Tra i Druidi, sacerdoti dei Celti, era diffusa la convinzione che l’agrifoglio avesse il potere di proteggere l’uomo dai disagi causati dalle fredde notti invernali e che si riuscisse ad addomesticare qualsiasi animale selvatico toccandolo con un grosso ramo di agrifoglio.
Quando nel 1492 Cristoforo Colombo approdò in America anche nel nuovo continente trovò delle piante di agrifoglio, scoprendo che pure per i nativi molto preziose. Ne usavano le foglie per infondere coraggio durante le battaglie e come in Europa le piantavano nei pressi dei villaggi e delle loro abitazioni per difendersi dagli spiriti maligni. Ma la scoperta più sorprendente fu l’utilizzo che queste popolazioni facevano di foglie e alcune bacche per preparare un infuso che aveva il potere di dar loro forza, conosciuto ancora oggi come matè.
Penetrata anche nella tradizione letteraria, la lode dell’agrifoglio è alla base di alcuni canti festivi, intonati durante la ricorrenza natalizia soprattutto nei paesi di cultura anglosassone. Sono le versioni moderne tratte dall’antico
Contrasto dell’agrifoglio e dell’edera (The Contest of the Holly and the Ivy), in cui le due piante sono simboli di una contesa tra donne e uomini. In alcune zone dell’Irlanda sopravvive l’usanza di questo contrasto: a Natale si organizza una gara canora in cui le donne cantano i loro pregi e sminuiscono gli uomini, cui gli uomini rispondono coi loro pregi, canzonando le donne. La tenzone si risolve nel più pacifico dei modi, con l’augurale bacio sotto il vischio, altra pianta solstiziale cui si è precedentemente accennato. Un’antica versione del canto contiene questo ritornello:

Oh, the raising of the sun

and the running of the deer

the shining of the winter stars

as the longer days draw near

 

Il sorgere del sole

e la corsa del cervo,

il brillare delle stelle in inverno

mentre le giornate più lunghe stanno per giungere.

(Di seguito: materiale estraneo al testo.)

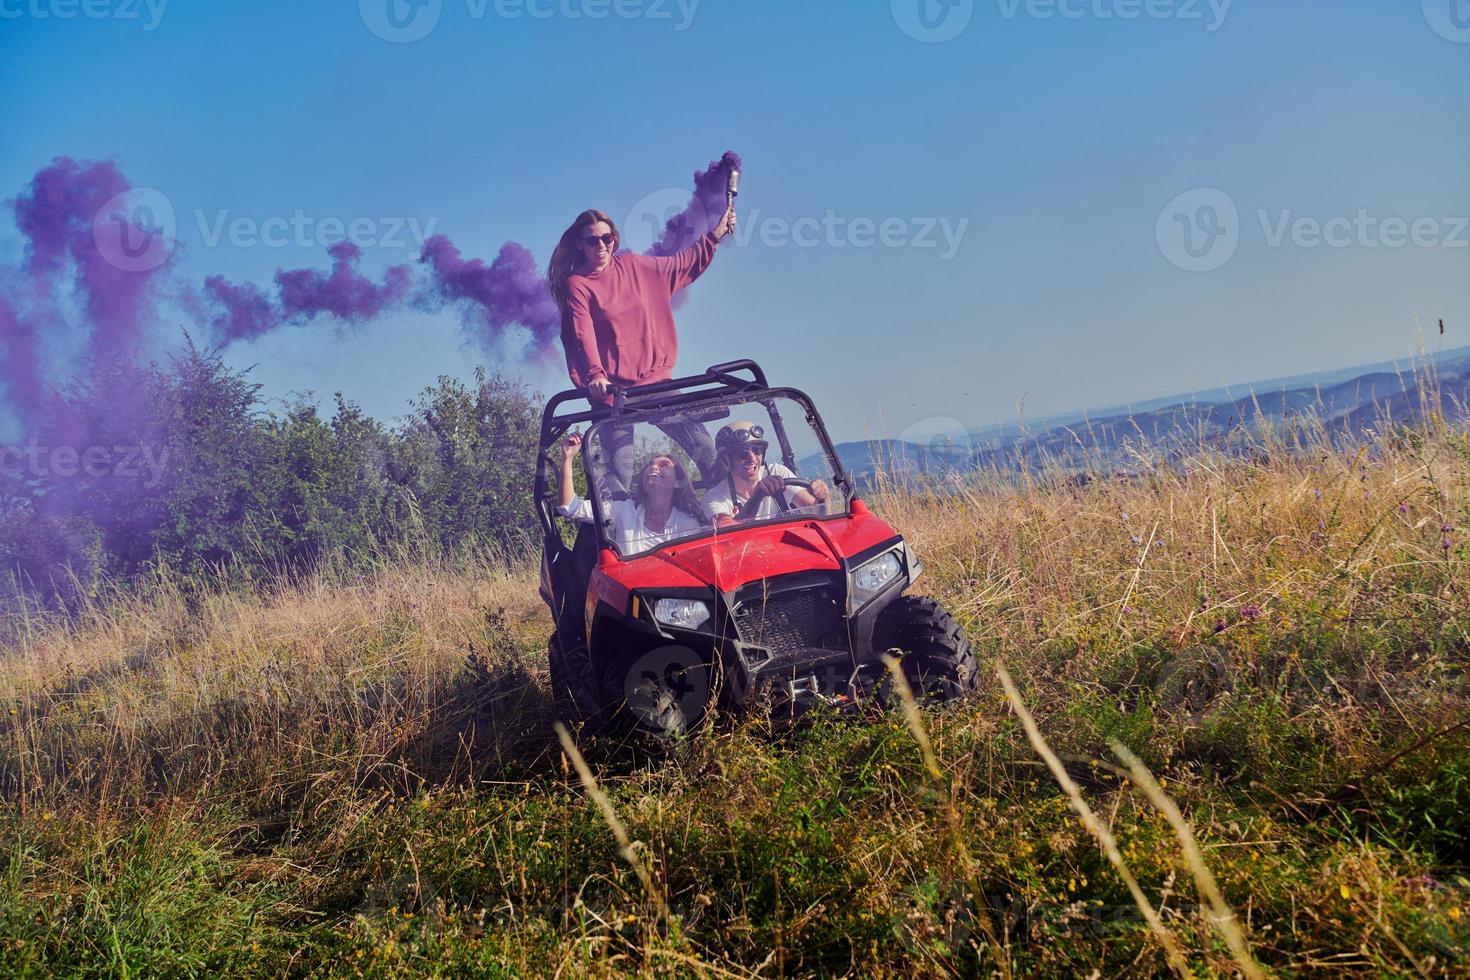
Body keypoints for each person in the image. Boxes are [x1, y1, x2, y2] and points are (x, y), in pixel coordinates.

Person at [546, 207, 737, 491]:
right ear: (579, 245)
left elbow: (679, 264)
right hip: (613, 394)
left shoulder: (635, 266)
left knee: (705, 449)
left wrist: (715, 235)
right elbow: (581, 330)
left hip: (655, 382)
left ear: (614, 238)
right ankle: (615, 532)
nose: (600, 245)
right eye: (592, 240)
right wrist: (595, 374)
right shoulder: (579, 284)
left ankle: (726, 515)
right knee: (618, 476)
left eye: (606, 238)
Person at [557, 431, 705, 555]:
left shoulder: (687, 525)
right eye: (650, 465)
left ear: (677, 481)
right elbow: (570, 507)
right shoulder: (624, 510)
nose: (653, 468)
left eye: (664, 465)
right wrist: (567, 458)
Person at [703, 421, 831, 528]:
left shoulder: (777, 473)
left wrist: (823, 497)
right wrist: (757, 497)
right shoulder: (715, 498)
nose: (752, 458)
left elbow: (817, 512)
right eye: (743, 453)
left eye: (757, 450)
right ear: (726, 460)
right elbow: (728, 535)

Qui si avverte il sostrato del rituale che segna il passaggio nell’inverno propiziando anche l’avvio del nuovo ciclo solare, da cui la tradizione prende origine.
La simbologia cristiana collega l’agrifoglio alla natività di Cristo. La leggenda narra di un pastorello che a Betlemme portò in dono al bambino appena nato una corona di rami di alloro. Vergognandosi, però, del suo regalo così povero si mise a piangere e Gesù, toccando il serto di alloro, la trasformò in un meravigliosa corona di agrifoglio, mutando le lacrime in splendide bacche rosse. La promessa del ritorno della luce nel mondo si associa al nuovo nato sotto la stella di Natale. Inoltre, l’umiltà dell’agrifoglio saluta il figlio di Dio nato tra i più umili, perché il divino portatore di riscatto nasce nella semplicità e di quella semplicità si adorna, per vincere la tracotanza dei forti. Più il potere diventa superbo, più il Dio, la scintilla generatrice del rovesciamento, si fa piccola, un bambino in una mangiatoia, vegliato da animali e pastori, festeggiato con doni frugali ma di grande valenza simbolica.
Pianta liturgica per eccellenza, l’agrifoglio attraversa dunque secoli e religioni, mettendo il sigillo su uno dei cicli di natura più potenti e misteriosi, al centro dei principali rituali coltivati da civiltà fra loro differenti e lontane.